# My 7 month old crested gecko is not feeding!?



## reptile1234 (May 20, 2010)

Hello,

I have a 7 month old Crested Gecko and i have tried him on loads of different flavours and brands of baby food and he has never even found the food bowl in the tank! (i have a exo terra 45x45x45 cm) and he does not bother with crickets or mealworms!

please help because he is loosing wait! 

p.s. i hand feed him as well as putting both live and baby food in his tank

kind regards,

joe.g


----------



## Ophexis (Feb 19, 2010)

Please don't use baby food... Use Repashy or Clarke's, it is much better for them and is a complete diet - you know exactly what's getting into them.
Have you tried putting him in a smaller enclosure? The 45 cube could have freaked him out with the space.

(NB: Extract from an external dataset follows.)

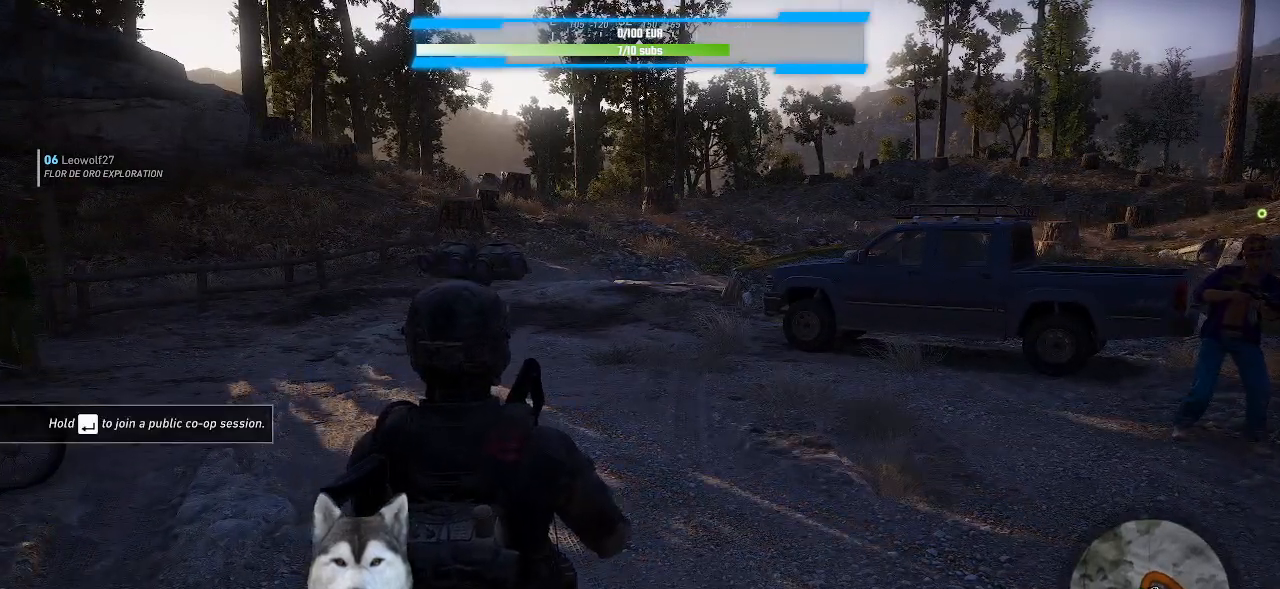
{"keys": [], "mouse": [], "mouse_move": "still", "events": [[266, "m", "down"], [333, "m", "up"]]}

Are you putting the food bowl in the exact same place every night? 
Are you leaving the live food in overnight? 
Don't solely rely on hand feeding or else the crestie will get used to it and refuse to eat any other way. How much weight has he lost in what time?
What are your temperatures and humidity?

If you are concerned I would arrange a vet check and get faecals done.


----------



## reptile1234 (May 20, 2010)

thanks, i hand feed him his live food and i do not put them in the tank at night and when we got him he was 13 grams then he went upto 15 now he is just not eating and hes about 13/14 grams. We have had him 4 months.


----------



## reptile1234 (May 20, 2010)

temp= 65 farenheit on average

humidity= 60- 70 percent


----------



## Ophexis (Feb 19, 2010)

Okay, how often are you misting the tank? They should have humidity between 60-80% upon initial misting and then be allowed a thorough drying out period before misting again. 
If you could answer the remaining questions that would be lovely.


----------



## reptile1234 (May 20, 2010)

I have tried putting him in a smaller tank but no good and i have just sed the temp and humidity and yeah i giv it a drying out period. :2thumb:

regards,


----------



## Ophexis (Feb 19, 2010)

Perhaps a visit to the vet is in order.

But please reconsider about offering it baby food - it's nowhere near as good for them as Crested Gecko Diet and the diet has been created for a reason.


----------



## marky0283 (Nov 19, 2008)

The temperature at 65 is this all the time or just at night?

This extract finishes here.